# Recommend me a product for...



## RipVega (Jan 8, 2014)

... the red plenums on my car.










I really want the red to 'pop' and retain some shine over time.

Any suggestions?


----------



## 4d_dc2 (Mar 28, 2008)

Neat autosmart finish. Spray on and leave


----------



## RipVega (Jan 8, 2014)

Thanks, but that seems to be a water based tyre and trim dressing. The plenums are cast metal, painted/coated red.


----------



## John.C (Nov 4, 2012)

Could you not put something like FK1000 on them ? 

Should withstand the engine bay temps and look belting


----------



## RipVega (Jan 8, 2014)

Thanks. I'll give that a try.


----------



## camerashy (Feb 9, 2014)

What about 303 Aerospace


----------



## stonejedi (Feb 2, 2008)

camerashy said:


> What about 303 Aerospace


+1 gets my vote too.SJ.


----------



## RipVega (Jan 8, 2014)

But 303 aerospace is UV protectant for vinyl rather than painted metal.


----------



## Ge03 (Jul 19, 2011)

You maybe aware that ArtDeShine have a close relationship with Ital Auto, the Ferrari dealers for Singapore and Alfred from ADS uses either ArtDeNano or ArtDeSpiros coatings for the plenums


----------



## stonejedi (Feb 2, 2008)

RipVega said:


> But 303 aerospace is UV protectant for vinyl rather than painted metal.


You seem to be abit to clever for your Own goodSJ.


----------



## RipVega (Jan 8, 2014)

stonejedi said:


> You seem to be abit to clever for your Own goodSJ.


Meaning?

Dataset records
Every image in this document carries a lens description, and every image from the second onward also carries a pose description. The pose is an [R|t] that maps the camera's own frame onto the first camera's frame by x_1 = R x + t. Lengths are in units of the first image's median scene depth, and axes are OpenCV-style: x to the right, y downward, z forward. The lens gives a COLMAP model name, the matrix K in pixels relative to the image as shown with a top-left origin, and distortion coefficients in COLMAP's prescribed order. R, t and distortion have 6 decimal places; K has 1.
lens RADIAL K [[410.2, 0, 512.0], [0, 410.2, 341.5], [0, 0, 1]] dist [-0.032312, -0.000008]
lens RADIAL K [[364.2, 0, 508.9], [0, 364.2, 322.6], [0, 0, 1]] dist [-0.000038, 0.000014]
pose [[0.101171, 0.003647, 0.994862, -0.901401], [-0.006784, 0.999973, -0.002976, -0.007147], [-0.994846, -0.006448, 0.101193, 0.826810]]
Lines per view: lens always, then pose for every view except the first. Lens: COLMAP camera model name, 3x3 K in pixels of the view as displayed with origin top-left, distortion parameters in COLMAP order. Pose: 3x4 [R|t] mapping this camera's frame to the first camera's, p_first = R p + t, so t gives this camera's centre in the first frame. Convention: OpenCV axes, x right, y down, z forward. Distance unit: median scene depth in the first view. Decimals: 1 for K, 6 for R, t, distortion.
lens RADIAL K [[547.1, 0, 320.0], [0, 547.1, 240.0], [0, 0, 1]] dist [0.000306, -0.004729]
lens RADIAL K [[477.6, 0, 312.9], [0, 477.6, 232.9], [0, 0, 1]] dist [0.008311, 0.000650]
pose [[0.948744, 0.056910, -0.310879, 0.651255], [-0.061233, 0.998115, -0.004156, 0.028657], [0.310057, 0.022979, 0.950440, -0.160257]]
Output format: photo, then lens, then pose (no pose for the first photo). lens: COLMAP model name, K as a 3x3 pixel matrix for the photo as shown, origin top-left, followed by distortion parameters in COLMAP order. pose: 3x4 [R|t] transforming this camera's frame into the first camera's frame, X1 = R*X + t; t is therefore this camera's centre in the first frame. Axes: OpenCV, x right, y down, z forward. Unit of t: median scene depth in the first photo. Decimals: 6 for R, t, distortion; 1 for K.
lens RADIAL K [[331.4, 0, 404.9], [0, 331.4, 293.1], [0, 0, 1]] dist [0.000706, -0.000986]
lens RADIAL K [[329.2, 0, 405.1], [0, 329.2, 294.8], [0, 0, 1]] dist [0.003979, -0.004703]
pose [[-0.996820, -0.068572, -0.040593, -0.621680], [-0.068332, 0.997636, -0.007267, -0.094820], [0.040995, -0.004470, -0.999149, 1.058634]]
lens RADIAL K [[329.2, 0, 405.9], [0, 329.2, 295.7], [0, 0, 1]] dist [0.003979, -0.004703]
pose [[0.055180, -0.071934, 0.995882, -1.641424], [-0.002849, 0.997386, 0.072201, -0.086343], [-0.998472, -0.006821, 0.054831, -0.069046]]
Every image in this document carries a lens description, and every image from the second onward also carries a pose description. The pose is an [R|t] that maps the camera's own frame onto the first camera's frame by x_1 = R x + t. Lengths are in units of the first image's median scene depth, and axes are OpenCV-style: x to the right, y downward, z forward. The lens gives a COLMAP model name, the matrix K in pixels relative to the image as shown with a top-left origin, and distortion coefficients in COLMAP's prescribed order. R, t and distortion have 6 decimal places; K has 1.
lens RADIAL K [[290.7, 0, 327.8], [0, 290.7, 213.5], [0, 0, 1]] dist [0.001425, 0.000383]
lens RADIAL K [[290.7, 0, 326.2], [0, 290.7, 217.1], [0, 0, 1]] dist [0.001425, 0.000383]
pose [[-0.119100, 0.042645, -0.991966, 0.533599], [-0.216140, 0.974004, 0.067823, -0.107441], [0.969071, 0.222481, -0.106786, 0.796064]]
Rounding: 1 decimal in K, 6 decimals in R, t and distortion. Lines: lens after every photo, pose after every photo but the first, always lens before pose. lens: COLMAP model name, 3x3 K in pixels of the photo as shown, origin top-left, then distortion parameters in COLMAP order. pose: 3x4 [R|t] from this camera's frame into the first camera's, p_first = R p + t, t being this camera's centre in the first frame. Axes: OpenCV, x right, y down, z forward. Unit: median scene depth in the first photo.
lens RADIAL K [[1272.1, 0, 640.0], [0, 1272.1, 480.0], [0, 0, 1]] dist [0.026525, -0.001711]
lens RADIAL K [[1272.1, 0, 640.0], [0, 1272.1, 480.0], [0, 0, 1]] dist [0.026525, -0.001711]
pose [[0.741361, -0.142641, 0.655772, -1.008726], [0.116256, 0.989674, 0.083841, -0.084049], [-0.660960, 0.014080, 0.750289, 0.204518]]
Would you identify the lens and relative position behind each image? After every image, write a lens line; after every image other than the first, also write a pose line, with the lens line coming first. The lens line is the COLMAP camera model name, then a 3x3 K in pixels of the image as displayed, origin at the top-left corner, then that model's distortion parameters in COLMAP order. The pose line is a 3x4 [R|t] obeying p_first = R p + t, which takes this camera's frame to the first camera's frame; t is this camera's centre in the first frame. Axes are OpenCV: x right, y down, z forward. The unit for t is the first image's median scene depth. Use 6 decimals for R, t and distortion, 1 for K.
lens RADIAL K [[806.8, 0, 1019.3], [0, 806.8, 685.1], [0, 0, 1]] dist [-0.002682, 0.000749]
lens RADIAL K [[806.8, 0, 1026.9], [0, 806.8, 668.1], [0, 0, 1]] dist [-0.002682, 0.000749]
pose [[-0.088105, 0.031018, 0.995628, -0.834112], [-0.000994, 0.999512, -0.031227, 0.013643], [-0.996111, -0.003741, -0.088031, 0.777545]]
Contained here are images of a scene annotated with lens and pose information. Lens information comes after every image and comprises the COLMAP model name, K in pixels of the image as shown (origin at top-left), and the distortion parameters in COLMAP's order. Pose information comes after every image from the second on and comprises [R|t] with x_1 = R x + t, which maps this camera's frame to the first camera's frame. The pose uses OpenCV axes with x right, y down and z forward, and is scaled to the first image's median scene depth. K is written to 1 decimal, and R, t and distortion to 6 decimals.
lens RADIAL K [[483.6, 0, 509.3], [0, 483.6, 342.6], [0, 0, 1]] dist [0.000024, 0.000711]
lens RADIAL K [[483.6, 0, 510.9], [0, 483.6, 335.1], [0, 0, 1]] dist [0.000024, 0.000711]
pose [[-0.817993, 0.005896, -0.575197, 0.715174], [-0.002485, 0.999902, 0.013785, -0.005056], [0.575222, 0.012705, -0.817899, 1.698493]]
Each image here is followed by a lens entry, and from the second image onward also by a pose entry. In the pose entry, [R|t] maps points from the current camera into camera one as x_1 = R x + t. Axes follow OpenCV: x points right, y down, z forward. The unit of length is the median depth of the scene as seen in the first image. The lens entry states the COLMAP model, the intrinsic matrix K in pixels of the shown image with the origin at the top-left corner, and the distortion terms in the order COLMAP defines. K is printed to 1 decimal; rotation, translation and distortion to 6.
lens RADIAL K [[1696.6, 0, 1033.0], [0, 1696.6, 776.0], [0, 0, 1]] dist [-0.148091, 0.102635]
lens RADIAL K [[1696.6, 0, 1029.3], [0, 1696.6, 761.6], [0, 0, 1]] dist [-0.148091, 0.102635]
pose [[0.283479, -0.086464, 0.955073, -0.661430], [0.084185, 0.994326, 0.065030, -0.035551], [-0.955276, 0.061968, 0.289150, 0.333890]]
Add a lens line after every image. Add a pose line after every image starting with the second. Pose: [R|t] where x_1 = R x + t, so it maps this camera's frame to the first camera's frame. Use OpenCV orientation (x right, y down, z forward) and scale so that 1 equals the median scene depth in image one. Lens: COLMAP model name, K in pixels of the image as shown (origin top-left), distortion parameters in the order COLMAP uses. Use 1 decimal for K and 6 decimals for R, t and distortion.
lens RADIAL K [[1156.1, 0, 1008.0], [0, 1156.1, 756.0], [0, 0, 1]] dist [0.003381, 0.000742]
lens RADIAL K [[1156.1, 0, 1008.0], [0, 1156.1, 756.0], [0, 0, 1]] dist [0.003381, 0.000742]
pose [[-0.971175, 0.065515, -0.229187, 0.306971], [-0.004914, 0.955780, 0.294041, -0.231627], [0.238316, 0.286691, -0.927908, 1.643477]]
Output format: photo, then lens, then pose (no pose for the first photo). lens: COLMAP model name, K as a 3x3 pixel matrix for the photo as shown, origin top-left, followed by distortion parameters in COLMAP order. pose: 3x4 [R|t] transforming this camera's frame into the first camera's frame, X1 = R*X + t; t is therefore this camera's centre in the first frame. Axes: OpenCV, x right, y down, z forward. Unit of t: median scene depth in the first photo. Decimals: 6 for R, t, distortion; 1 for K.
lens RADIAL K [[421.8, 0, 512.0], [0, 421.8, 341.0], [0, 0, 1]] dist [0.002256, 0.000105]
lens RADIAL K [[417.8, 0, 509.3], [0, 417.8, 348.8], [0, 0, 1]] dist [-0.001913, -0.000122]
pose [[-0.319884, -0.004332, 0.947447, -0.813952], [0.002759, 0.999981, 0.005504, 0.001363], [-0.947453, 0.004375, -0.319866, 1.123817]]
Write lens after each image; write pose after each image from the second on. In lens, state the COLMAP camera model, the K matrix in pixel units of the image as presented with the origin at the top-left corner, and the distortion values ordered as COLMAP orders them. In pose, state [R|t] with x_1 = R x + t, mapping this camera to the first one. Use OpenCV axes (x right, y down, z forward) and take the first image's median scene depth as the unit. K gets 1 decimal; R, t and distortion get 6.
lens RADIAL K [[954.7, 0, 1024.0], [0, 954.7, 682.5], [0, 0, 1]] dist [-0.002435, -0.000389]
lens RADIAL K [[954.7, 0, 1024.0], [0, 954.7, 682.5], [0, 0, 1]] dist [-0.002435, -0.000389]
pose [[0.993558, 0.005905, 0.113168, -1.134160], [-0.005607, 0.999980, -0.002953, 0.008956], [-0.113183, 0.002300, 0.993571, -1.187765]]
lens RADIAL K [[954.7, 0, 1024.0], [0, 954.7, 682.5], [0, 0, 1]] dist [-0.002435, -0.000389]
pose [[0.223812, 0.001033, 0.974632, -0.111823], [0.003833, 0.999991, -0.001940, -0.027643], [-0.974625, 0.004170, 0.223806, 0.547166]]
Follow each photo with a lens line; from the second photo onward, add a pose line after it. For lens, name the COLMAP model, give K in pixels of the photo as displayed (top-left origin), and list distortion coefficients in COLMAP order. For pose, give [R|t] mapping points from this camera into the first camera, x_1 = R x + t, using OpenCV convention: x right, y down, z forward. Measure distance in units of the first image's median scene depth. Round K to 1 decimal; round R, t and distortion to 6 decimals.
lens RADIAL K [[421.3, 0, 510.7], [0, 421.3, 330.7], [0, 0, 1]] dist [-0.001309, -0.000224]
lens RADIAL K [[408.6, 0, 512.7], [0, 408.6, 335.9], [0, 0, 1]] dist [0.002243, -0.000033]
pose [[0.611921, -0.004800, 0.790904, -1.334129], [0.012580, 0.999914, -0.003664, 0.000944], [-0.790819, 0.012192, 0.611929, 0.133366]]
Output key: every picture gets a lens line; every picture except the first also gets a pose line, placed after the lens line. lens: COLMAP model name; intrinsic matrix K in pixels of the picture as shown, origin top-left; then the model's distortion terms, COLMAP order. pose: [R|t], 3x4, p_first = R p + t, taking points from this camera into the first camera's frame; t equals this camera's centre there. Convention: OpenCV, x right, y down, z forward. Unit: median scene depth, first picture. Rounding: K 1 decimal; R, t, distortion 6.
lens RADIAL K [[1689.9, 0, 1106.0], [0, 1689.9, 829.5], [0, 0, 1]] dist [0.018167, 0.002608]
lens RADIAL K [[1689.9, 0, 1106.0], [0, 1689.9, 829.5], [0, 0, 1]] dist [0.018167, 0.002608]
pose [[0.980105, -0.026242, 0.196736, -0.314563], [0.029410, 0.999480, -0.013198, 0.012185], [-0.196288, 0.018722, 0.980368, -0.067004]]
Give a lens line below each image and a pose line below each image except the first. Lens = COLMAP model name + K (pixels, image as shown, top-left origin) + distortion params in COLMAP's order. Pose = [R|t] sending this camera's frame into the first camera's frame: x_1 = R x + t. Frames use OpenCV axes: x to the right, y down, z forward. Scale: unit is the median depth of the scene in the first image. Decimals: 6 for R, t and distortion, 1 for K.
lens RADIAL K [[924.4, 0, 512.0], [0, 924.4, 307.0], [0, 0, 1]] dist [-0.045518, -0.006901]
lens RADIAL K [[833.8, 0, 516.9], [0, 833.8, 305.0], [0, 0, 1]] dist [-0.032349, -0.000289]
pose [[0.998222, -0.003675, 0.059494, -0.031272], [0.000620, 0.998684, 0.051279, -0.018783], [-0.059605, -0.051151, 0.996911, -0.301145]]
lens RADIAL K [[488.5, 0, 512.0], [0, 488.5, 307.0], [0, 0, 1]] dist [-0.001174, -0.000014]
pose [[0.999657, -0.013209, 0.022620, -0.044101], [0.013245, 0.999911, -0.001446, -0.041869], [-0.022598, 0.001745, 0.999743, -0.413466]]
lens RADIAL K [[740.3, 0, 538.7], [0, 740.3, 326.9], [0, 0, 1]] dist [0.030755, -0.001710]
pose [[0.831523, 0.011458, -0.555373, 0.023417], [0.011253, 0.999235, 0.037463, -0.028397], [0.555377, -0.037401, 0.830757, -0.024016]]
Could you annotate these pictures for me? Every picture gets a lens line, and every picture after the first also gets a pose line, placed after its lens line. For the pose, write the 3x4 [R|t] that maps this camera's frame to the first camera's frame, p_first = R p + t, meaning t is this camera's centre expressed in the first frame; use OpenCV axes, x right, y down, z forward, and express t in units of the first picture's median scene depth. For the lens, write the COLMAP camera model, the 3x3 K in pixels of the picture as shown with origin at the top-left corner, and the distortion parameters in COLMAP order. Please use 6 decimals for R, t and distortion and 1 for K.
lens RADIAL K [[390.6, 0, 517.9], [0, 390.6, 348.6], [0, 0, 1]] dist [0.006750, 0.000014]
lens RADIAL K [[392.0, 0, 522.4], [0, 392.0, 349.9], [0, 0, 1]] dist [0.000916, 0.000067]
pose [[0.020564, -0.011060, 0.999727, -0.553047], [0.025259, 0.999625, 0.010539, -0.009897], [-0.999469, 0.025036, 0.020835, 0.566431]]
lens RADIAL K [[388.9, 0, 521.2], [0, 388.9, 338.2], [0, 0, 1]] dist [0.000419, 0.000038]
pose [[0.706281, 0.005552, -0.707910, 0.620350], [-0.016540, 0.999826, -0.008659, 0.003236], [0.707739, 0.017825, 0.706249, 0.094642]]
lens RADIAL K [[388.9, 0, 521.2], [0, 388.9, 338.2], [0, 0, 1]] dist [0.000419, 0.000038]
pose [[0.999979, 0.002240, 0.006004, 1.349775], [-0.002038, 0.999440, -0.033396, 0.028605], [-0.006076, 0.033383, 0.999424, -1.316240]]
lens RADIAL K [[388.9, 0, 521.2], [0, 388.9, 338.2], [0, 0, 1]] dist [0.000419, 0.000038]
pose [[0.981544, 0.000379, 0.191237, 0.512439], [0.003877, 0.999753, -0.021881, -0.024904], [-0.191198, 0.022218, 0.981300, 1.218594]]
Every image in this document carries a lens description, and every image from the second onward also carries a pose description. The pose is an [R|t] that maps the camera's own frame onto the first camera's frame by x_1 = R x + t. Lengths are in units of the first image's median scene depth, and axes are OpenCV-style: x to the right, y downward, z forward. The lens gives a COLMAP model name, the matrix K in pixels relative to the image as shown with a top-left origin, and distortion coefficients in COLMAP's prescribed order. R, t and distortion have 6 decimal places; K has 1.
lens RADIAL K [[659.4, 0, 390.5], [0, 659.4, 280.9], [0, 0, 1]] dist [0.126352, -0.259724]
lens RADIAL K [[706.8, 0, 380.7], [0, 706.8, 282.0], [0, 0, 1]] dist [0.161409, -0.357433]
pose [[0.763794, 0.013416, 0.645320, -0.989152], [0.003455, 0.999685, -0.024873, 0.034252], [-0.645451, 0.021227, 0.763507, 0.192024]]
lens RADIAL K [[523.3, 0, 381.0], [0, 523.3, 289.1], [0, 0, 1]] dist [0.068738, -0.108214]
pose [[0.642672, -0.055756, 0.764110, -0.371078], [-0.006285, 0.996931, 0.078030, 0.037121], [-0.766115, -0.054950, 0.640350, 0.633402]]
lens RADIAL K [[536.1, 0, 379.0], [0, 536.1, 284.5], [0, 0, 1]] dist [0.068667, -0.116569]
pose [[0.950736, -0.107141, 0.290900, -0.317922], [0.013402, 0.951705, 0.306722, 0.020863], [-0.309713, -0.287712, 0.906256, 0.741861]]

• [REQUIRED ACTIONS]:
a) Name every product that other posters in the forum thread on red plenums suggest for them.
b) Write the next part of the forum thread on red plenums, starting after the final post that reads "Meaning?".

• [OUTPUTS BY TASK]:
a)
autosmart finish
FK1000
303 Aerospace
ArtDeNano
ArtDeSpiros

b)
----------



## RipVega (Jan 8, 2014)

Ge03 said:


> You maybe aware that ArtDeShine have a close relationship with Ital Auto, the Ferrari dealers for Singapore and Alfred from ADS uses either ArtDeNano or ArtDeSpiros coatings for the plenums


Thank you. That certainly seems like good stuff, but so far I haven't found a UK supplier.

What would you consider to be a gtechniq or similar equivalent?


----------



## stonejedi (Feb 2, 2008)

RipVega said:


> Meaning?


Exactly that.SJ.


----------



## RipVega (Jan 8, 2014)

Obviously not as clever as you think I am as I have no idea what you're alluding to.

Just after some help. If you can't then please move on.


----------



## Ge03 (Jul 19, 2011)

RipVega said:


> Thank you. That certainly seems like good stuff, but so far I haven't found a UK supplier.
> 
> What would you consider to be a gtechniq or similar equivalent?


ArtDeShine EU is handled by stangalang, a member here.
Check out the ArtDeShine section in the Manufacturers part of the forum and you'll find his email or just send him a pm.


----------



## RipVega (Jan 8, 2014)

Ge03 said:


> ArtDeShine EU is handled by stangalang, a member here.
> Check out the ArtDeShine section in the Manufacturers part of the forum and you'll find his email or just send him a pm.


Great!

Thank you. I appreciate it.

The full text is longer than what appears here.